Untuk mencegah meluasnya virus, pemerintah Indonesia maupun WHO telah memberikan imbauan untuk senantiasa menjaga kebersihan, terutama kebersihan tangan dan badan.
Selain itu, ikuti juga aturan physical distancing atau menjaga jarak dengan orang lain paling tidak sejauh 1,5 meter serta sebisa mungkin untuk tetap berada di dalam rumah agar tidak terpapar virus corona.
Jika masyarakat mengikuti imbauan itu dengan baik dan benar, kemungkinan penyebaran virus corona tidak akan semakin luas.
Berkaitan dengan pencegahan penyebaran virus corona ini, ada cerita unik dari masyarakat yang ada di wilayah Wonogiri, Jawa Tengah. Pasalnya, masih ada kelompok masyarakat di Wonogiri yang menjadikan akik atau akar bahar sebagai jimat untuk tolak bala corona.
Seperti apa kisahnya? Melansir Suara.com, Jumat (3/4/2020), berikut ini ulasan singkatnya untuk kamu semua. Langsung aja kalau gitu kita Keepo bareng-bareng artikelnya.

1.Jimat penangkal virus corona

id.rbth.com
id.rbth.com
Pemerintah Kabupaten Wonogiri dengan tegas memperingatkan kepada para warga agar tidak mengandalkan benda-benda ataupun hal-hal yang berbau mistis untuk mencegah penyebaran virus corona.
Joko Sutopo selaku Bupati Wonogiri tidak menampik jika beberapa warganya memang masih memercayai kekuatan benda berbau mistis seperti jimat untuk tolak bala corona. Ia pun lantas menegaskan jika jimat tidak akan mampu menangkal atau menolak kehadiran virus corona.
Virus ini hanya dapat dicegah dengan menerapkan pola hidup bersih, sehat, dan melaksanakan seluruh imbauan pemerintah. Bukannya dengan mengandalkan jimat.

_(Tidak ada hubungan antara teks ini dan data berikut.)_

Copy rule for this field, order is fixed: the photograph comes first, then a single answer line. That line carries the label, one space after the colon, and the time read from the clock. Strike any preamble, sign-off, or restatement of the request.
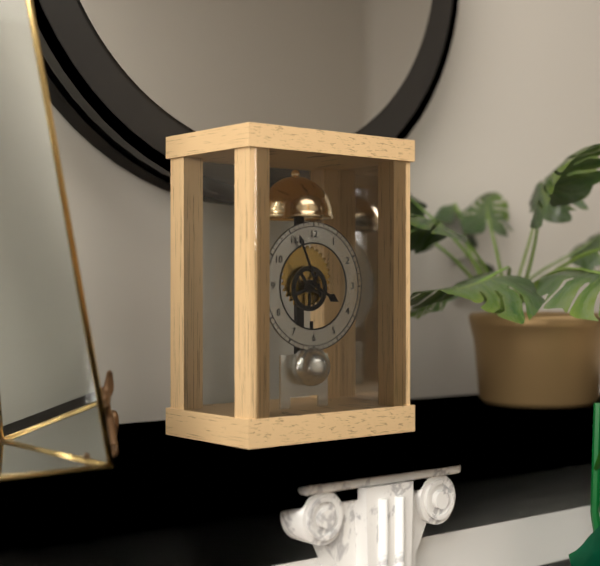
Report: 3:56
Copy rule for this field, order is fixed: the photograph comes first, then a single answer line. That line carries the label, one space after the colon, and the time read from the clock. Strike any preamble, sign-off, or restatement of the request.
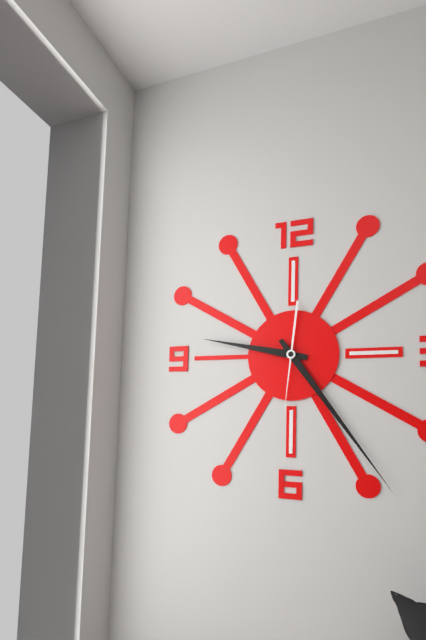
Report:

2.Perbanyak cuci tangan, bukannya merapal mantra

jateng.tribunnews.com
jateng.tribunnews.com
Selain itu, Jekek (panggilan akrab Joko Sutopo) menegaskan untuk lebih sering mencuci tangan menggunakan air yang mengalir serta sabun ketimbang merapal mantra.
Tak lupa ia pun mengimbau agar masyarakat Wonogiri tetap berada di dalam rumah ketimbang pergi ke tempat yang dianggap wingit.
“Jangan pula percaya informasi yang belum bisa diketahui kebenarannya seputar Covid-19. Contohnya informasi virus hanya bisa menginfeksi pada pukul 18.00 WIB sampai 06.00 WIB, karena siang virus mati akibat terkena sinar matahari. Itu menyesatkan. Persebaran virus itu tak mengenal waktu dan tempat, sehingga pancegahan mesti dilakukan setiap saat,” terang Bupati Jekek, Rabu (1/4/2020).

3.Warga resah karena perantau

www.solopos.com
www.solopos.com
Bupati Jekek pun sadar bahwa tindakan warganya itu merupakan salah satu bentuk keresahan dari banyaknya perantau yang memasuki wilayah Wonogiri. Akan tetapi, Jekek meminta agar warga tidak memandang perantau sebagai pembawa virus meskipun mereka berasal dari wilayah yang terpapar COVID-19. Sebab tidak ada jaminan bahwa orang yang sudah lama berdiam di Wonogiri bebas dari infeksi COVID-19.
Jekek menilai lebih baik masing-masing individu menjalankan prosedur pencegahan dengan baik. Ia juga meminta kepada para perantau yang pulang kampung untuk segera melapor ke ketua RT atau RW setempat.
Selanjutnya, para perantau diminta untuk memeriksakan dirinya ke puskesmas. Setelah itu, para perantau pun diwajibkan untuk mengisolasi diri selama 14 hari.
Nantinya, apabila dalam praktiknya ada perantau yang mengalami gangguan kesehatan, seperti batuk dan demam, mereka diharapkan untuk segera melapor ke puskesmas agar bisa ditangani lebih lanjut.
Jika gejala tak kunjung membaik, mereka pun akan dirujuk oleh petugas medis ke RSUD dr. Soediran Mangun Sumarso Wonogiri sebagai RS lini kedua penanganan COVID-19.